Editorial do Estadão: Novo golpe do chavismo
O presidente Nicolás Maduro vai conseguir mais um mandato numa “eleição” truncada, porque essa é a lógica da ditadura implantada no país
O chavismo fez mais uma manobra golpista para consolidar a ditadura e se manter indefinidamente no poder na Venezuela. Desta vez, a Assembleia Constituinte, que controla inteiramente ─ e por isso decidiu por unanimidade ─, antecipou a eleição presidencial, para que ela se realize no momento que mais interessar a Nicolás Maduro, com a oposição dividida e seus dois principais líderes proibidos de concorrer. Repete-se o escandaloso cenário de jogo de cartas marcadas, que se tornou a marca registrada do regime.
Em vez do fim do ano, para quando estava prevista, a eleição será realizada no máximo até o dia 30 de abril, o que pegou de surpresa a coalizão de oposição Mesa da Unidade Democrática (MUD), que já desconfiava da manobra, mas esperava a mudança para meados do ano. Até lá, ela pensava ter tempo para superar suas divisões e disputar com alguma chance de vitória. A data do pleito será fixada pelo Conselho Nacional Eleitoral (CNE), também controlado pelo regime e cuja reforma, por isso mesmo, é uma das principais reivindicações da oposição.
A desculpa usada pelo regime foi uma resposta às sanções aplicadas pela União Europeia (UE) a sete funcionários venezuelanos de alto escalão por causa das seguidas medidas autoritárias adotadas pelo país, a exemplo do que já vem sendo feito pelos Estados Unidos. O número dois do regime, Diosdado Cabello, que anunciou a antecipação da eleição, apelou para a velha retórica da perseguição “imperialista” e a tática do inimigo externo: “Poderes imperiais desataram uma campanha sistemática de ódio contra a Venezuela”.
E o governo ainda teve o desplante de qualificar as sanções como um “golpe no diálogo” que ele vinha mantendo com a oposição na República Dominicana. Novamente, o chavismo usa a tática mistificadora de inverter os papéis, pois é notório que ele é que tem boicotado as negociações. Essa não é primeira vez que ele propõe entendimento como uma cortina de fumaça para disfarçar golpes contra a oposição. Tentou até usar o Vaticano numa dessas manobras.

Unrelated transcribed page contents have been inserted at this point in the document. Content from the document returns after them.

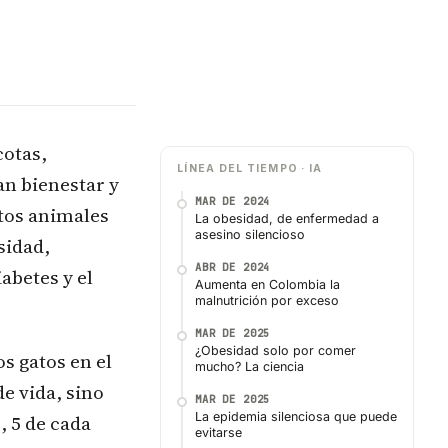
cotas,
LÍNEA DEL TIEMPO · IA
an bienestar y
MAR DE 2024
stos animales
La obesidad, de enfermedad a
asesino silencioso
sidad,
ABR DE 2024
abetes y el
Aumenta en Colombia la
malnutrición por exceso
MAR DE 2025
¿Obesidad solo por comer
s gatos en el
mucho? La ciencia
e vida, sino
MAR DE 2025
La epidemia silenciosa que puede
 5 de cada
evitarse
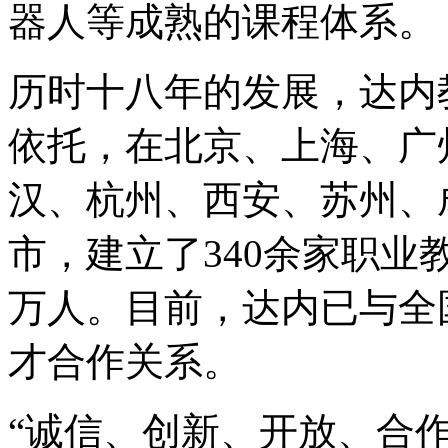
器人等成熟的课程体系。
历时十八年的发展，达内
依托，在北京、上海、广
汉、杭州、西安、苏州、
市，建立了340余家职业
万人。目前，达内已与全
才合作关系。
“诚信、创新、开放、合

A pronta reação da oposição e do Grupo de Lima, que congrega 12 países do continente – Argentina, Brasil, Canadá, Chile, Colômbia, Costa Rica, Guatemala, Honduras, México, Panamá, Paraguai e Peru –, condenando a antecipação da eleição, desmascara a jogada do chavismo. A posição do Grupo de Lima foi exposta em termos claros e duros: “Essa decisão torna impossível a realização de eleições presidenciais democráticas, transparentes e confiáveis, de acordo com os padrões internacionais, e contradiz os princípios democráticos e de boa-fé para o diálogo entre o governo e a oposição”.
Condenação que será certamente desconhecida pelo chavismo. O presidente Nicolás Maduro vai conseguir mais um mandato numa “eleição” truncada, porque essa é a lógica da ditadura implantada no país. Todos os passos para a perpetuação do regime vêm sendo dados sistematicamente. As instituições do Estado, controladas pelo chavismo, só fazem o que ele manda. Único resquício de poder da oposição – ainda que apenas formal –, a Assembleia Nacional, na qual ela tinha maioria obtida na última eleição razoavelmente livre realizada no país, foi sendo neutralizada aos poucos até ter seus poderes definitivamente usurpados pela Assembleia Constituinte, inteiramente dominada pelo regime.
Fraudadas também foram as últimas eleições municipais. E os mais populares líderes oposicionistas, que têm reais possibilidades de vencer a eleição presidencial – Henrique Capriles e Leopoldo López –, estão proibidos de disputar por decisões judiciais espúrias. O palco está armado para Maduro e nada o deterá.
Enquanto isso, a Venezuela afunda na sua pior crise política, econômica e social, com feroz repressão, mais de 1.000% de inflação, o PIB em queda livre, êxodo da população para países vizinhos e crise de abastecimento que chegou a ponto de já haver denúncias de que pessoas estão consumindo alimentos para animais para não morrer de fome.